È morto il pittore Achille Pace: è stato un gigante dell’arte italiana

Achille Pace

Il pittore Achille Pace, tra i protagonisti italiani della sperimentazione dell’arte informale e poi di una ricerca personale legata alla cosiddetta “poetica del filo”, è morto ieri a Roma all’età di 98 anni.

Il funerale si terrà sabato 2 ottobre, alle ore 11.30, nella Chiesa degli Artisti, in piazza del Popolo a Roma, come ha annunciato la famiglia. Era nato a Termoli (Campobasso) il 1° giugno 1923 e nel 1935 la sua famiglia si trasferì a Roma. Influenzato dall’Action Painting, il suo lavoro è segnato dal ricorso al filo e ad altri materiali tessili come strumento d’espressione, unendo la pittura alla tecnica dell’assemblage. Già nel 1957 sono presenti quadri che usano il filo su sfondo monocromo.

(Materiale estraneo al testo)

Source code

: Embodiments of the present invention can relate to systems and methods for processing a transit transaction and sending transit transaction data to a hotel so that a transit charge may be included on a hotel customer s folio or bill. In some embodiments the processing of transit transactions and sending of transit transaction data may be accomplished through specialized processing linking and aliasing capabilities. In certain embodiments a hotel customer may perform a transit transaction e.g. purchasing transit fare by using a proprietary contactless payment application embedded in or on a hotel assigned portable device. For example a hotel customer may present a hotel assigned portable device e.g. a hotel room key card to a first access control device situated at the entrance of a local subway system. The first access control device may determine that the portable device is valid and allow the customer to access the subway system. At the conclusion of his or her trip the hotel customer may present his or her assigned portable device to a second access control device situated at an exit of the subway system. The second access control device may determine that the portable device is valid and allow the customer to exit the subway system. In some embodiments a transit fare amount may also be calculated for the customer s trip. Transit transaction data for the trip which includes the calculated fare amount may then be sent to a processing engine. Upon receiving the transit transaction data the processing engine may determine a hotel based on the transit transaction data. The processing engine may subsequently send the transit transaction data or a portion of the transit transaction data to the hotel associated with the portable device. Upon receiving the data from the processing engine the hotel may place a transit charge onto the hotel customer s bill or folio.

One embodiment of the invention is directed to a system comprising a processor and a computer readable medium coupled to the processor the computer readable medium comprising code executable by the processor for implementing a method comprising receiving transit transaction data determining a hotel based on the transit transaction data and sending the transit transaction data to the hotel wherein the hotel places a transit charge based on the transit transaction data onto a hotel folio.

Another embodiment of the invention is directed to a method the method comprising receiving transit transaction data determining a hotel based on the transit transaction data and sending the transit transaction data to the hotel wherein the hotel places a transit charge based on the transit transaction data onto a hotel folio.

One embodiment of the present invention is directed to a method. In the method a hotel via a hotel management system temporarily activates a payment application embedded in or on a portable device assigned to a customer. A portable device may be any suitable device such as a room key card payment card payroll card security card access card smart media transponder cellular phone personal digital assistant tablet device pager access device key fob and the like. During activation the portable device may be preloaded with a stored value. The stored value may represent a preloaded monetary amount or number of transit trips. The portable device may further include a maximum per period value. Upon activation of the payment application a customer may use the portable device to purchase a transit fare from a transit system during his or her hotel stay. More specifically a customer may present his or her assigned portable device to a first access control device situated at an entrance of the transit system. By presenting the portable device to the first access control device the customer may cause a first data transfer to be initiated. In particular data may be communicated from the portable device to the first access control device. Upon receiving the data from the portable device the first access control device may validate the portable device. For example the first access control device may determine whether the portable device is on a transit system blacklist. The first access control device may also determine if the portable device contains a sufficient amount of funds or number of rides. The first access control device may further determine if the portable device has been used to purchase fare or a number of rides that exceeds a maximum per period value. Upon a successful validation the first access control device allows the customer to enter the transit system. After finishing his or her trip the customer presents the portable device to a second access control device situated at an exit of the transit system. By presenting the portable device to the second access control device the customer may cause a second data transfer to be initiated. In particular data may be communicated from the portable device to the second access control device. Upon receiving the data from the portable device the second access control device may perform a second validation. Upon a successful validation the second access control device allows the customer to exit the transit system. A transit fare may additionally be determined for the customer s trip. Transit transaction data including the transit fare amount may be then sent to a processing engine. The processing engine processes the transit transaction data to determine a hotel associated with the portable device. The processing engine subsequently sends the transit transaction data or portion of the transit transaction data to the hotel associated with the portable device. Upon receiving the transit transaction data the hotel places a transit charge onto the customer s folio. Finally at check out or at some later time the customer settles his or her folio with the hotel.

Achille Pace fu animatore del Gruppo Uno

Tra il 1962 e il 1964 Pace fece parte del Gruppo Uno con Nato Frascà, Nicola Carrino, Giuseppe Uncini e Gastone Biggi: si proponeva con il superamento delle correnti informali la ricostituzione in termini razionali dei linguaggi visivi, attraverso precise proposte per la ricerca con nuovi materiali su strutture geometriche di valore percettivo e attraverso un attento riesame del rapporto artista-società. Successivamente Pace si è rivolto al recupero della materia. Dopo essere stato invitato alla Biennale di Venezia (1980-82) e alla Quadriennale di Roma. Nel 1960 fondò il Premio Termoli per rendere onore alla sua città natale. Le sue opere sono state presentate in importanti mostre antologiche come “Orientamenti dell’arte italiana: 1947-1989” a Mosca e Leningrado; “Linee della ricerca artistica in Italia 1960-1980” al Palazzo delle Esposizioni di Roma; “Contemporary Italian Art” all’Akron University dell0 Ohio (Usa); “Gruppo Uno e gli anni ’60 a Roma” nella Galleria Civica d’Arte Contemporanea di Termoli.

Una voce nella Treccani, certifica la sua grandezza

L’opera di Achille Pace, citata anche sulla Treccani, ha come premessa l’autonomia cromatica degli espressionisti tedeschi e i problemi segnici di Paul Klee espressi dapprima attraverso la “gettata di colore” e poi attraverso l’elaborazione di un personale linguaggio incentrato sull’utilizzazione entro spazi per lo più neutri (neri, grigi, azzurri, bianchi, rossi) di un filo di cotone che, come un guizzo di luce, definisce e circoscrive lo spazio percettivo della visione. Il filo è la sigla maggiore del lavoro di Pace ed è espressione di una concezione spaziale tesa a chiarire i rapporti tra gesto e materia, tra condizione e simbolo del colore. Una ricerca incentrata più che sulla rivalutazione delle forme primarie, propria della grande tradizione astratta, sul valore della ‘forma’ snaturata della sua essenza e della sua presenza, ma rivelata come ipotesi reale di una dimensione altra. Una ricerca alla quale Pace ha dedicato oltre 50 anni della sua vita e che ha continuato a sviluppare e sperimentare percorrendo nuovi percorsi cromatici e formali nei quali la “poetica del filo” è stata proposta in infinite varianti.